La cessation du contrat de travail d’un commun accord vise la fin du contrat avec consentement mutuel (article 1134, alinéa 2 du Code civil), pour laquelle l’employeur est tenu de payer une indemnité, et ce d’un commun accord entre parties (article 65).

La rupture irrégulière du contrat de travail est la fin du contrat avec obligation pour l’employeur de payer une indemnité en application des articles 39, § 1er, ou 40, § 1er, de la loi du 3 juillet 1978 (article 66).

La rupture pour force majeure médicale ne figure pas dans les hypothèses visées, l’article 66 visant l’indemnité compensatoire de préavis et l’indemnité de rupture en cas de résiliation avant terme et sans motif grave d’un contrat à durée déterminée ou d’un contrat pour un travail nettement défini.

La cour se tourne ensuite vers la loi du 12 avril 1965 pour la définition de la rémunération. En font partie les avantages évaluables en argent auxquels le travailleur a droit à charge de l’employeur en raison de son engagement (article 2, 3°).

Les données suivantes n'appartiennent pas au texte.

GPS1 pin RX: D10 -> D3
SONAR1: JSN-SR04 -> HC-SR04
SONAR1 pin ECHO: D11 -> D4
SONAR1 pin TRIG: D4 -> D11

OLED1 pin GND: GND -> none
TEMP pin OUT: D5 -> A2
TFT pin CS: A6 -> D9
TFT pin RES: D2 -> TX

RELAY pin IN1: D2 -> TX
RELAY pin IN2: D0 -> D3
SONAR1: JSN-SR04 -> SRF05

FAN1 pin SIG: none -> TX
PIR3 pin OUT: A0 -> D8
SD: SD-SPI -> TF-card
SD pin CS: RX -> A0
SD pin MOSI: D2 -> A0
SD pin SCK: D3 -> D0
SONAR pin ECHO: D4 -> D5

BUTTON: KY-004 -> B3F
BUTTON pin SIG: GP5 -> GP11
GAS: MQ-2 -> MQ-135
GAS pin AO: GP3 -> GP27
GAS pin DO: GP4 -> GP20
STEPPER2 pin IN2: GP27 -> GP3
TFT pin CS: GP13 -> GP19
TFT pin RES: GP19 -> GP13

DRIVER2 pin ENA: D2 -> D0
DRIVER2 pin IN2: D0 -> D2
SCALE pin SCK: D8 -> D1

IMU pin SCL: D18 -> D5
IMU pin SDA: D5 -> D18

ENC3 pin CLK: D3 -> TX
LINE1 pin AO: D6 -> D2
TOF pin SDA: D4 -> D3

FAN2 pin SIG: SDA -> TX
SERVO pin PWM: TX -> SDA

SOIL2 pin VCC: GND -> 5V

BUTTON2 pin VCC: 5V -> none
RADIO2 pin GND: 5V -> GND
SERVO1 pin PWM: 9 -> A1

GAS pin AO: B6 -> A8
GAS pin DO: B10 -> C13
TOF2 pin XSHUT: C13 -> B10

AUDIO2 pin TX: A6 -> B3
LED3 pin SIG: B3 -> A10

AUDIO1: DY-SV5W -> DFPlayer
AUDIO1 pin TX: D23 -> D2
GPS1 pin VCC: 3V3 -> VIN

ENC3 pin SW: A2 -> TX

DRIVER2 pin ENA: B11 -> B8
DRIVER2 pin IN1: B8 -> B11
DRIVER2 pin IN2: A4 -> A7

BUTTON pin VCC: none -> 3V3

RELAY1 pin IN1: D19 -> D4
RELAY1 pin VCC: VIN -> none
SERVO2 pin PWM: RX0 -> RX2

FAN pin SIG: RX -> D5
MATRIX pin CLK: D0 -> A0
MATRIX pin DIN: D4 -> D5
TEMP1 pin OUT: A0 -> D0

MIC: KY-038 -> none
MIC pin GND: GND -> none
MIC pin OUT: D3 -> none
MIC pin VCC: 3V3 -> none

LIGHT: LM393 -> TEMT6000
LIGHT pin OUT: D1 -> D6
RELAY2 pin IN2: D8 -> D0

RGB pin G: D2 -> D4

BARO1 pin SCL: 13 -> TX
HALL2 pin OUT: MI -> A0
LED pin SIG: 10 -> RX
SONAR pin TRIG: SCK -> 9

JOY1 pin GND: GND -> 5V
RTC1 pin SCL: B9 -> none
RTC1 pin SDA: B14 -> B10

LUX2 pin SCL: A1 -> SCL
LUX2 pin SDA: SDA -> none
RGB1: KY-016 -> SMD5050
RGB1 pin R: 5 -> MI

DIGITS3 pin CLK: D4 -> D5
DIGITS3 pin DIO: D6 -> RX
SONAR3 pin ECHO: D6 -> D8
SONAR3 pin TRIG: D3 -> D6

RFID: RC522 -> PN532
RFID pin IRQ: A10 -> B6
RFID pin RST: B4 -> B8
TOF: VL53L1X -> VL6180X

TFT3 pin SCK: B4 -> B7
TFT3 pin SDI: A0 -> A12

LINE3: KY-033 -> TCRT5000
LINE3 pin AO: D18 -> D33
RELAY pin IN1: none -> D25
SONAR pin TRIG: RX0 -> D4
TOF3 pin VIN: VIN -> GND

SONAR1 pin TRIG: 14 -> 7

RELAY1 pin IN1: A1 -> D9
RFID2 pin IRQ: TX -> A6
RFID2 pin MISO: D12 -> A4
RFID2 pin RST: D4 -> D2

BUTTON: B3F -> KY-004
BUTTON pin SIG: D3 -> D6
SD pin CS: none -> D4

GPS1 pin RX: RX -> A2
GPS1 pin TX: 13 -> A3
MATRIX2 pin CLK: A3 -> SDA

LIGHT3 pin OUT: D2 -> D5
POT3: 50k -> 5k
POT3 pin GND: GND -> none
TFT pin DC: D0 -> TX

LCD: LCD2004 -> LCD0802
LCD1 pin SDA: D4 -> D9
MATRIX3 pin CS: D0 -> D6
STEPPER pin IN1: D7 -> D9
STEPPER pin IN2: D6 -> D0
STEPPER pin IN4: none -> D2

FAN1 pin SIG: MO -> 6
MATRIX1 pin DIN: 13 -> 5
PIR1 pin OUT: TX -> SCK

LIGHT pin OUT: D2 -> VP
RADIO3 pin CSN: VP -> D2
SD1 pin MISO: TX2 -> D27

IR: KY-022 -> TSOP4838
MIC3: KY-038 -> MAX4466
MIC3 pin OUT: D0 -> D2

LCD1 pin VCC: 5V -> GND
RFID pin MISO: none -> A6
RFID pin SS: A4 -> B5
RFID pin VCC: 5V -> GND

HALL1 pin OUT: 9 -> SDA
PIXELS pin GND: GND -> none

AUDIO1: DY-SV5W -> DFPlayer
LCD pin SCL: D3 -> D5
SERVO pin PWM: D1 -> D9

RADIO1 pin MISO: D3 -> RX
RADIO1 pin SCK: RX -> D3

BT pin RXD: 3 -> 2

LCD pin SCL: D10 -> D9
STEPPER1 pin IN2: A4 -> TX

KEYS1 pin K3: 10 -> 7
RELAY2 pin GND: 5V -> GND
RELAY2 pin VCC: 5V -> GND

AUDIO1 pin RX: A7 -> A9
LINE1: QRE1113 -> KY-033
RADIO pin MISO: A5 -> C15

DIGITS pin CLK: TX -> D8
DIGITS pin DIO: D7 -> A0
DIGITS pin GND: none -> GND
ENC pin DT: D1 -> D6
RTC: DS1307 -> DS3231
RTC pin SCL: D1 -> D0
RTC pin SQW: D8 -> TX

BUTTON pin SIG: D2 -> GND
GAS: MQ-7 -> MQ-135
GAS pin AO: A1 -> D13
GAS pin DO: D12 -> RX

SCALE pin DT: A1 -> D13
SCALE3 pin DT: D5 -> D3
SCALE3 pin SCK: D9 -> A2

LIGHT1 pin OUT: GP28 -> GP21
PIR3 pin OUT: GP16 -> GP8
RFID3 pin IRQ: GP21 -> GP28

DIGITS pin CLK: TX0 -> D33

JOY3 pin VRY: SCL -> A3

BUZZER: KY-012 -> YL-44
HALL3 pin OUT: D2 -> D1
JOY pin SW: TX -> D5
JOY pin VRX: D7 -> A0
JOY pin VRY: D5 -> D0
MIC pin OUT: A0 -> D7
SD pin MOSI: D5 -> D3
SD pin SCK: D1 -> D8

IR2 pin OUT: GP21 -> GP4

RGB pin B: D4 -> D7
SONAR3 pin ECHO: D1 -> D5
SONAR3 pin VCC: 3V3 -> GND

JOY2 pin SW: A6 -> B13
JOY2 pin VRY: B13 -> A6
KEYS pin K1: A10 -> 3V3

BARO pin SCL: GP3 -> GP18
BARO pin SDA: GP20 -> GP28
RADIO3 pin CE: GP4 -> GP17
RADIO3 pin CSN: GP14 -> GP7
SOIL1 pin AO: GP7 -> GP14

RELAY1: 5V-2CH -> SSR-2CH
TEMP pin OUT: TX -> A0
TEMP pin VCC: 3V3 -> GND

Il s’agit d’une définition très large (la cour renvoyant à Cass., 1er février 2010, S.09.0065.N).

En l’espèce, il s’agit donc bien d’une rémunération, l’intéressée n’établissant pas qu’il y aurait eu une gratification pure et simple accordée pour des motifs humanitaires, ainsi qu’elle le soutient.

Au contraire, vu la transaction intervenue et la plainte déposée pour harcèlement.

La cour relève encore que les retenues sociales et fiscales sont prévues dans la convention et que l’indemnité est reprise sur le document C.4.

Enfin, elle retient également la référence à une « période » (terme repris à l’article 103, § 1er, 1°).

Il n’y a dès lors pas de possibilité de cumul.